Can every (non-odd) set be partitioned into subsets of two elements? By this I mean that given a set $A$, there is some $S \subset \mathscr{P}(A)$ such that every element of $S$ has exactly two elements and every element of $A$ appears in exactly one element of $S$. For a trivial example, $\mathbb{Z}^+$ can be partitioned into $\{ \{1,2\}, \{3, 4\}, \dots \}$.

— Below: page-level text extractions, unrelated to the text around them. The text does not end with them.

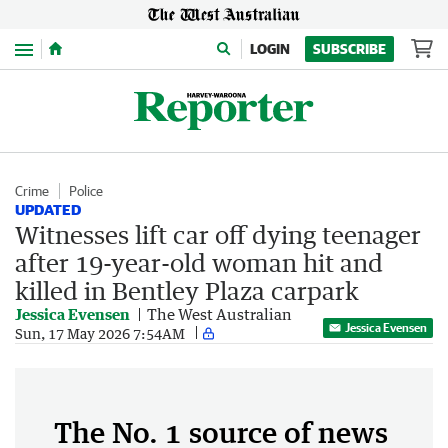
Menu
LOGIN
SUBSCRIBE
Crime
Police
UPDATED
Witnesses lift car off dying teenager
after 19-year-old woman hit and
killed in Bentley Plaza carpark
Jessica Evensen
The West Australian
Jessica Evensen
Sun, 17 May 2026 7:54AM
The No. 1 source of news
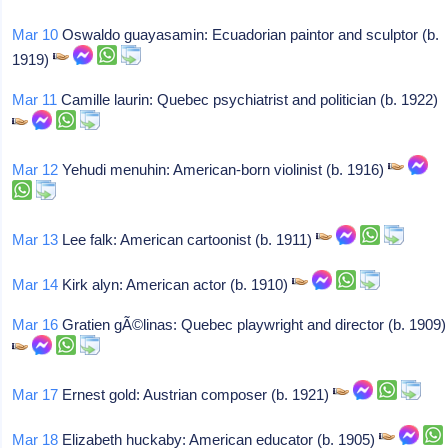
Mar 10
Oswaldo guayasamin: Ecuadorian paintor and sculptor (b.
1919)
Mar 11
Camille laurin: Quebec psychiatrist and politician (b. 1922)
Mar 12
Yehudi menuhin: American-born violinist (b. 1916)
Mar 13
Lee falk: American cartoonist (b. 1911)
Mar 14
Kirk alyn: American actor (b. 1910)
Mar 16
Gratien gÃ©linas: Quebec playwright and director (b. 1909)
Mar 17
Ernest gold: Austrian composer (b. 1921)
Mar 18
Elizabeth huckaby: American educator (b. 1905)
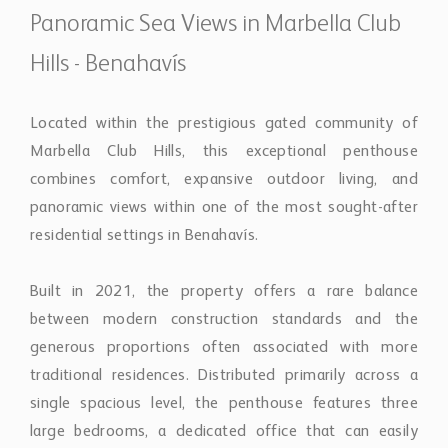
combines comfort, expansive outdoor living, and
panoramic views within one of the most sought-after
residential settings in Benahavís.
Built in 2021, the property offers a rare balance
between modern construction standards and the
generous proportions often associated with more
traditional residences. Distributed primarily across a
single spacious level, the penthouse features three
large bedrooms, a dedicated office that can easily
function as a fourth bedroom, and three elegant
bathrooms, creating a highly functional layout suited
for both permanent living and holiday use.
The interiors are defined by natural light, open spaces,
and refined finishes throughout. Minimal-frame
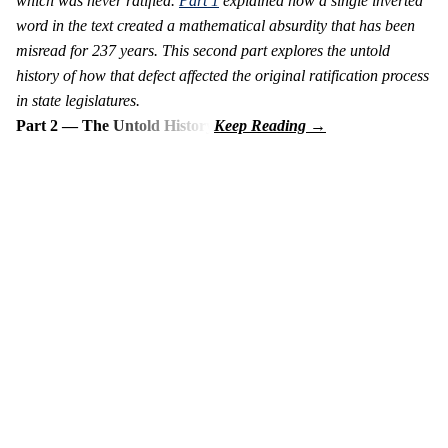
which was never ratified.
Part 1
explained how a single inverted
word in the text created a mathematical absurdity that has been
misread for 237 years. This second part explores the untold
history of how that defect affected the original ratification process
in state legislatures.
Part 2 — The Untold History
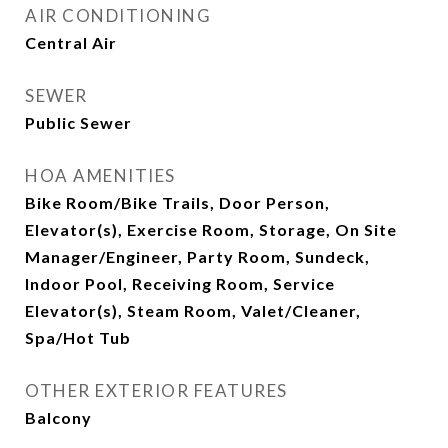
AIR CONDITIONING
Central Air
SEWER
Public Sewer
HOA AMENITIES
Bike Room/Bike Trails, Door Person,
Elevator(s), Exercise Room, Storage, On Site
Manager/Engineer, Party Room, Sundeck,
Indoor Pool, Receiving Room, Service
Elevator(s), Steam Room, Valet/Cleaner,
Spa/Hot Tub
OTHER EXTERIOR FEATURES
Balcony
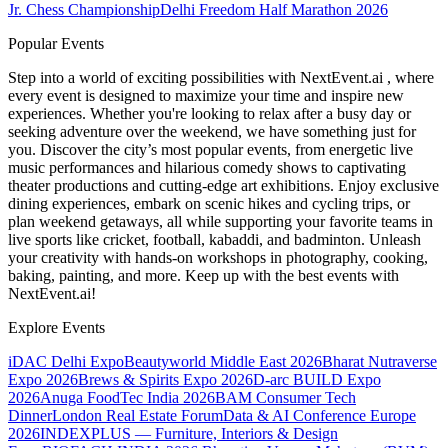
Jr. Chess Championship
Delhi Freedom Half Marathon 2026
Popular Events
Step into a world of exciting possibilities with NextEvent.ai
, where
every event is designed to maximize your time and inspire new
experiences. Whether you're looking to relax after a busy day or
seeking adventure over the weekend, we have something just for
you. Discover the city’s most popular events, from energetic live
music performances and hilarious comedy shows to captivating
theater productions and cutting-edge art exhibitions. Enjoy exclusive
dining experiences, embark on scenic hikes and cycling trips, or
plan weekend getaways, all while supporting your favorite teams in
live sports like cricket, football, kabaddi, and badminton. Unleash
your creativity with hands-on workshops in photography, cooking,
baking, painting, and more. Keep up with the best events
with
NextEvent.ai!
Explore Events
iDAC Delhi Expo
Beautyworld Middle East 2026
Bharat Nutraverse
Expo 2026
Brews & Spirits Expo 2026
D-arc BUILD Expo
2026
Anuga FoodTec India 2026
BAM Consumer Tech
Dinner
London Real Estate Forum
Data & AI Conference Europe
2026
INDEXPLUS — Furniture, Interiors & Design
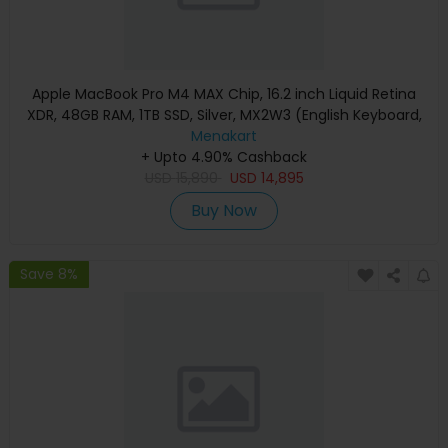
Apple MacBook Pro M4 MAX Chip, 16.2 inch Liquid Retina
XDR, 48GB RAM, 1TB SSD, Silver, MX2W3 (English Keyboard,
Apple Warranty)
Menakart
+ Upto 4.90% Cashback
USD
15,890
USD
14,895
Buy Now
Save 8%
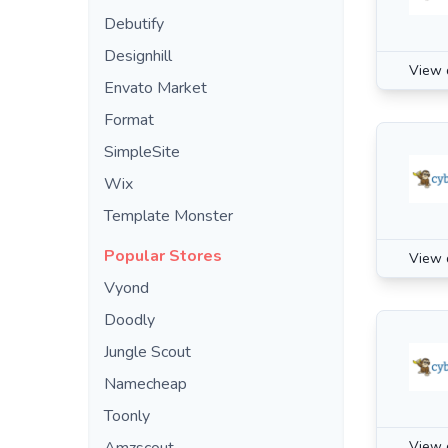
Debutify
Designhill
View 
Envato Market
Format
SimpleSite
Wix
Template Monster
Popular Stores
View 
Vyond
Doodly
Jungle Scout
Namecheap
Toonly
View 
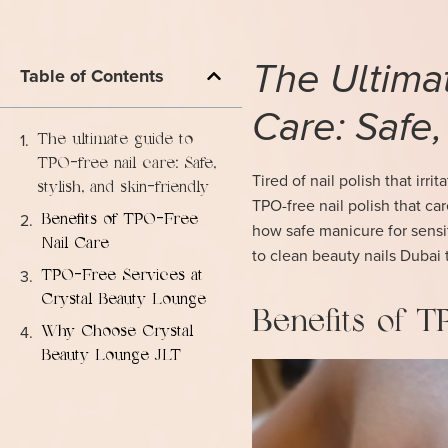
The Ultima
Table of Contents
Care: Safe,
The ultimate guide to
TPO-free nail care: Safe,
Tired of nail polish that irr
stylish, and skin-friendly
TPO-free nail polish that ca
Benefits of TPO-Free
how safe manicure for sensit
Nail Care
to clean beauty nails Dubai 
TPO-Free Services at
Crystal Beauty Lounge
Benefits of 
Why Choose Crystal
Beauty Lounge JLT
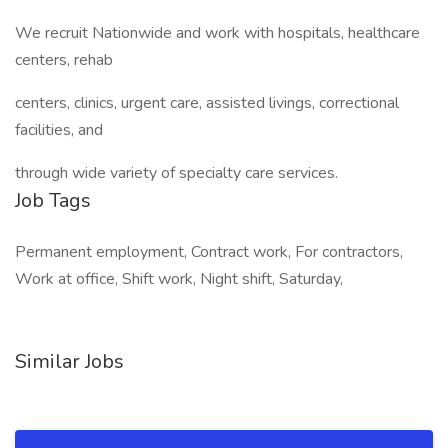
We recruit Nationwide and work with hospitals, healthcare
centers, rehab
centers, clinics, urgent care, assisted livings, correctional
facilities, and
through wide variety of specialty care services.
Job Tags
Permanent employment, Contract work, For contractors,
Work at office, Shift work, Night shift, Saturday,
Similar Jobs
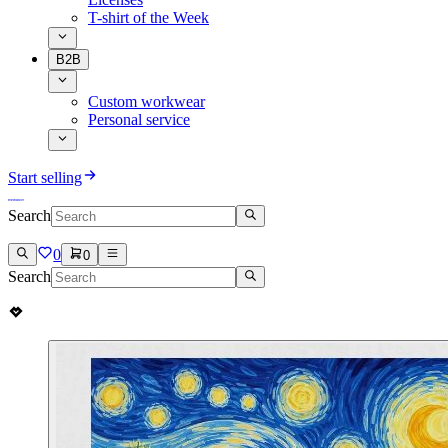
T-shirt of the Week
B2B
Custom workwear
Personal service
Start selling
Search
0
0
Search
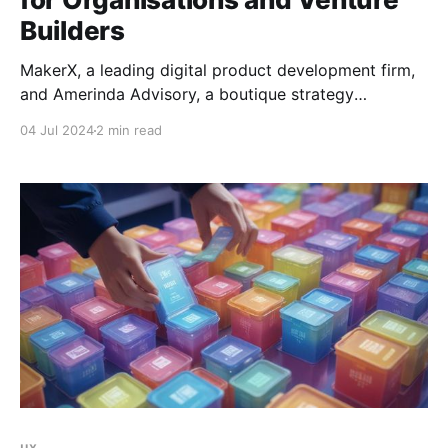
Builders
MakerX, a leading digital product development firm,
and Amerinda Advisory, a boutique strategy
consulting firm, are excited to announce a strategic
04 Jul 2024
2 min read
partnership designed to drive the creation of
innovative digital businesses and products. The
alliance will combine Amerinda's deep advisory
expertise with MakerX’s venture building, product
design
ux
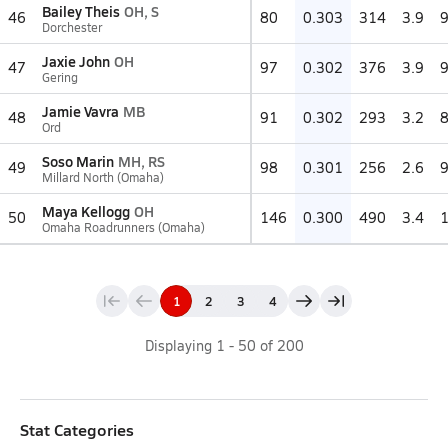
Bailey Theis
OH, S
46
80
0.303
314
3.9
Dorchester
Jaxie John
OH
47
97
0.302
376
3.9
Gering
Jamie Vavra
MB
48
91
0.302
293
3.2
Ord
Soso Marin
MH, RS
49
98
0.301
256
2.6
Millard North (Omaha)
Maya Kellogg
OH
50
146
0.300
490
3.4
Omaha Roadrunners (Omaha)
1
2
3
4
Displaying
1
-
50
of
200
Stat Categories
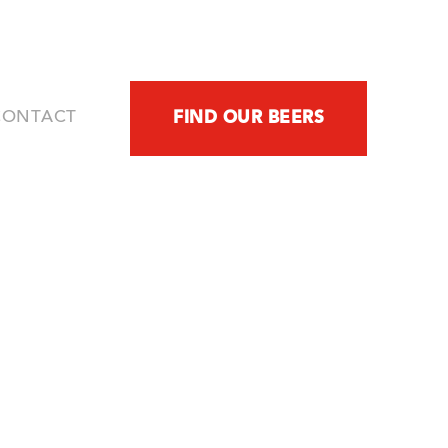
CONTACT
FIND OUR BEERS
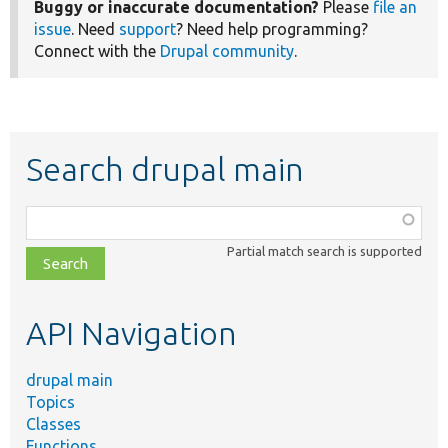
Buggy or inaccurate documentation?
Please
file an
issue
. Need
support
? Need help programming?
Connect with the
Drupal community
.
Search drupal main
Function,
class,
Partial match search is supported
file,
topic,
etc.
API Navigation
drupal main
Topics
Classes
Functions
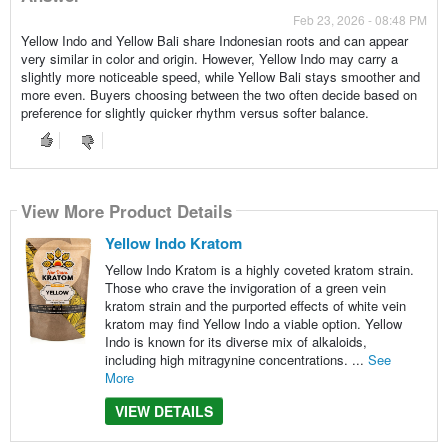
Feb 23, 2026 - 08:48 PM
Yellow Indo and Yellow Bali share Indonesian roots and can appear
very similar in color and origin. However, Yellow Indo may carry a
slightly more noticeable speed, while Yellow Bali stays smoother and
more even. Buyers choosing between the two often decide based on
preference for slightly quicker rhythm versus softer balance.
View More Product Details
Yellow Indo Kratom
Yellow Indo Kratom is a highly coveted kratom strain.
Those who crave the invigoration of a green vein
kratom strain and the purported effects of white vein
kratom may find Yellow Indo a viable option. Yellow
Indo is known for its diverse mix of alkaloids,
including high mitragynine concentrations. ...
See
More
VIEW DETAILS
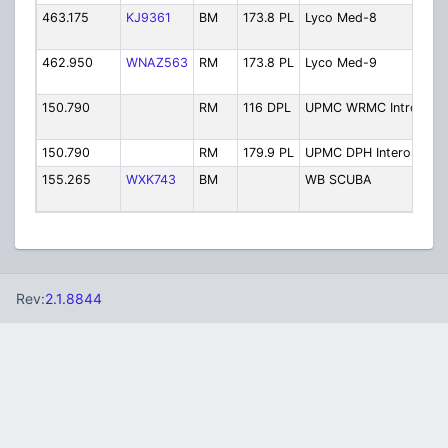
463.175
KJ9361
BM
173.8 PL
Lyco Med-8
C
8
462.950
WNAZ563
RM
173.8 PL
Lyco Med-9
C
9
150.790
RM
116 DPL
UPMC WRMC Introp
U
I
150.790
RM
179.9 PL
UPMC DPH Interop
U
155.265
WXK743
BM
WB SCUBA
W
S
Rev:
2.1.8844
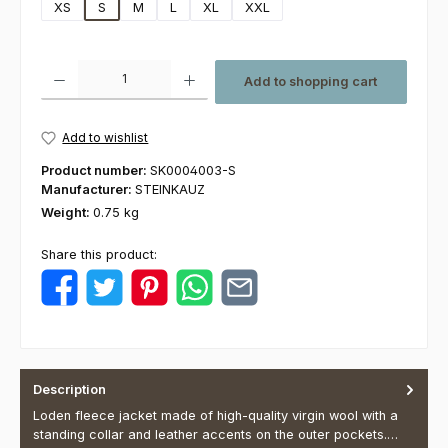
XS
S
M
L
XL
XXL
Product Quantity: Enter the desired amount or use the buttons to increas
Add to shopping cart
Add to wishlist
Product number:
SK0004003-S
Manufacturer:
STEINKAUZ
Weight:
0.75 kg
Share this product:
Description
Loden fleece jacket made of high-quality virgin wool with a
standing collar and leather accents on the outer pockets.…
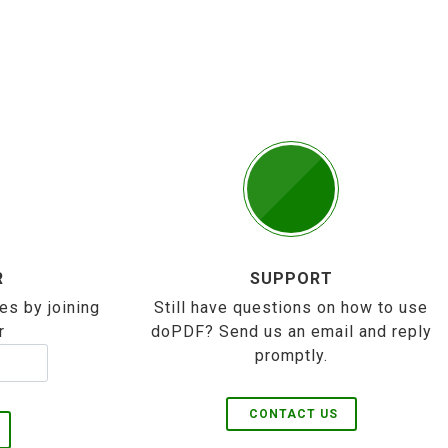
R
SUPPORT
es by joining
Still have questions on how to use
r
doPDF? Send us an email and reply
promptly.
CONTACT US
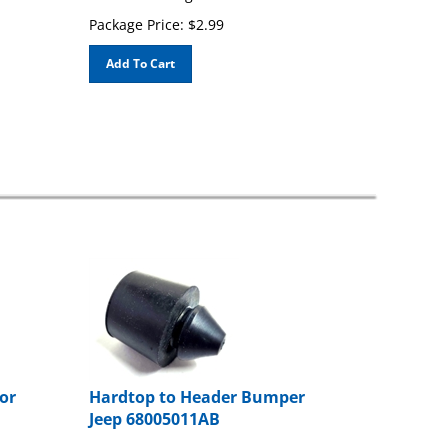
Package Price:
$
2.99
Add To Cart
or
Hardtop to Header Bumper
Jeep 68005011AB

It seems like "common sense" that this partition should exist, but I have been unable to prove it. I was hoping for a construction using simple set theory operations, but a proof by negation would be second-best. However I would be happy just to know if this is something that can be proved only by some more advanced mathematics.

---

My thoughts on constructing a partition for progressively more complicated sets $A$ follow.

If $A$ were allowed to be finite, it's easy to see that it can be so partitioned depending on whether the cardinality is even (can be partitioned) or odd (cannot be partitioned).

If $A$ were countably infinite, then one could use recursion to build up the required partition. I guess it would look something like this: If $f: \mathbb{Z}^+ \rightarrow A$ is a counting function, then let $x = f(1)$, choose any $y = A - \{x\}$, and set $S_1 = \{\{x,y\}\}$. Then for subsequent iterations, let $x = f(\min \{i \vert f(i) \in A - S_n\})$ and $y$ be any other element of $A - S_n$ and then define $S_{n+1} = S_n \cup \{ x, y \}$.

Now if $A$ is uncountable but has an order (which I assume means that there is a bijection with $\mathbb{R}$, although I don't know this for a fact), then a partition might be the image under this bijection of $$\bigcup_{i\text{ even}} \{\{x, x+1\} \vert x \in [i, i+1)\}$$

But now we come to the general case of uncountably infinite sets. I'm not a mathematician and so I have pretty limited tools at my disposal, but my failure to produce a proof so far has led me to start questioning my "common sense" assumption that said partition exists.

Answer 1

The answer to your question is yes, but my proof will rely heavily on the Axiom of Choice. I don't know immediately whether your claim is true without choice.

Well order $A$ in the order type of its cardinality. That means (using consequences of the Axiom of Choice) that we pick a bijection $f: \kappa \to A$ for some cardinal $\kappa$. Let $\alpha \in \kappa$ be any ordinal. Then $\alpha$ can be uniquely expressed as $\beta + n$, where $\beta$ is a limit ordinal and $n \in \Bbb N$. Pair up $f(\beta+ 2k)$ with $f(\beta+2k+1)$.

When $A$ is uncountable, this proof essentially partitions $A$ into a whole bunch of copies of $\Bbb N$, and then uses the obvious partition on $\Bbb N$.

Answer 2

Hint If $\kappa$ is an infinite cardinal, let: $$ E:=\{\alpha<\kappa:\alpha\in Lim(\kappa)\vee\exists\beta\in Lim(\kappa)\exists k\in\omega(\alpha=\beta+2k)\}. $$ You can think about $E$ as the set of even ordinals below $\kappa$. Define $P:=\{\{\alpha,\alpha+1\}:\alpha\in E\}$. It is a partition of $\kappa$ into pairs. Now, by AC, you can do the same in every infinite set.